I hold my head up high.
Facing the laughing people.
I try to hold the tears back,
but they roll down my cheeks anyway.
They all knew what was happening.
They all knew what a fool i was making of myself.
But did anyone care?
The answer to that question is no.
For now my heart is breaking,
shattering into tiny little pieces.
I thought I ment something to you.
I thought I was more than just a cheap thrill. I was wrong, about you,
about so many things in my life.
I have nothing left.
No illusions to see.
Not even my pride, my one saving grace.
Nothing you took it all from me
when you played me for a fool.
I hope you laughed and had a good time.
Now i am crying and hurting.
You did a good job.
I once told you that you would make a great player.
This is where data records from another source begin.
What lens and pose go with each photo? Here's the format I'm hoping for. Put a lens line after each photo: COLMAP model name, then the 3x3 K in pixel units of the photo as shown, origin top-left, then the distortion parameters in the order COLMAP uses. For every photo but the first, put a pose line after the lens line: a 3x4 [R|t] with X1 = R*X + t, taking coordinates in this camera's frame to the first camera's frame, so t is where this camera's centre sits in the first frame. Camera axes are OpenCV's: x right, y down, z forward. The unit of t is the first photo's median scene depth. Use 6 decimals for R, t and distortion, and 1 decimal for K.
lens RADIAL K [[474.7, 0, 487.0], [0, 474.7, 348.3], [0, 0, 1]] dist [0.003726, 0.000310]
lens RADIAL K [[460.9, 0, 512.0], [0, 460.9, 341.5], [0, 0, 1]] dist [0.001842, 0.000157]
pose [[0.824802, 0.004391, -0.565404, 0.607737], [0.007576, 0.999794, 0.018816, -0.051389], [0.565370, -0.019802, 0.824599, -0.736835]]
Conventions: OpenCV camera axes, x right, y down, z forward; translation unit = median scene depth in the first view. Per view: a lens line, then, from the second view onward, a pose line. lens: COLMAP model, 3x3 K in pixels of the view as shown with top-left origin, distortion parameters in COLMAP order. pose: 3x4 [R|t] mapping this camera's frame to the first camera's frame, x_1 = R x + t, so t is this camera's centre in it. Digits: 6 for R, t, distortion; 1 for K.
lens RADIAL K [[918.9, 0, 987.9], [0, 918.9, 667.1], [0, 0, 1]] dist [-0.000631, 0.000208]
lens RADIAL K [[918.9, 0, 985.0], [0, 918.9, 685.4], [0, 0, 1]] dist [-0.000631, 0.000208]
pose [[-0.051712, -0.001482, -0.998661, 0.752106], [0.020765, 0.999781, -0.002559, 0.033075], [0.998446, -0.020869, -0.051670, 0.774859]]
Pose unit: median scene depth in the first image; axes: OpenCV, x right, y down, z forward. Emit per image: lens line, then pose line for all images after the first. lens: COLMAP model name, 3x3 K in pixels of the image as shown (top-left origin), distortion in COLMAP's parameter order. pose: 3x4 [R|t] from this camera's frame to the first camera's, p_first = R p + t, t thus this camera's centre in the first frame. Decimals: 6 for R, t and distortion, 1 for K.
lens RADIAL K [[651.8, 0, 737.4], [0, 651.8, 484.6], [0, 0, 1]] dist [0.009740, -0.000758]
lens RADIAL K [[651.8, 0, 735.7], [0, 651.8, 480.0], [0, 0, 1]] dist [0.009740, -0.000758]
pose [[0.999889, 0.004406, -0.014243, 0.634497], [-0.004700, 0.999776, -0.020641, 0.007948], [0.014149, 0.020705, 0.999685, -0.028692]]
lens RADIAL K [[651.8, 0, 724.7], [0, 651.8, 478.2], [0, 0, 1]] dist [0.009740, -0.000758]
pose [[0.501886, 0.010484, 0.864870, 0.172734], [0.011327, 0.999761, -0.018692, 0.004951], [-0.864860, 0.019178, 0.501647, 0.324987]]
I never wanted to find out for myself,
but i was right.
The one time i wish that i had been wrong.
I believed every word you said.
I wanted to believe.
I forced myself to believe.
He cares to much for me I told myself.
Now those words are just evil laughter echoing in my brain.
They are there to torture me with the truth. They are there to make me hurt and bleed.
I will survive this though,
I have went through worse.
Oh the scars i will have to prove this experience.
They tattoo my body and mind,
just like your touch.
I remember it and still crave it.
But it would be insane for me to give in
when I know the pain that lies ahead of me.
I gave you my heart and you gave it back.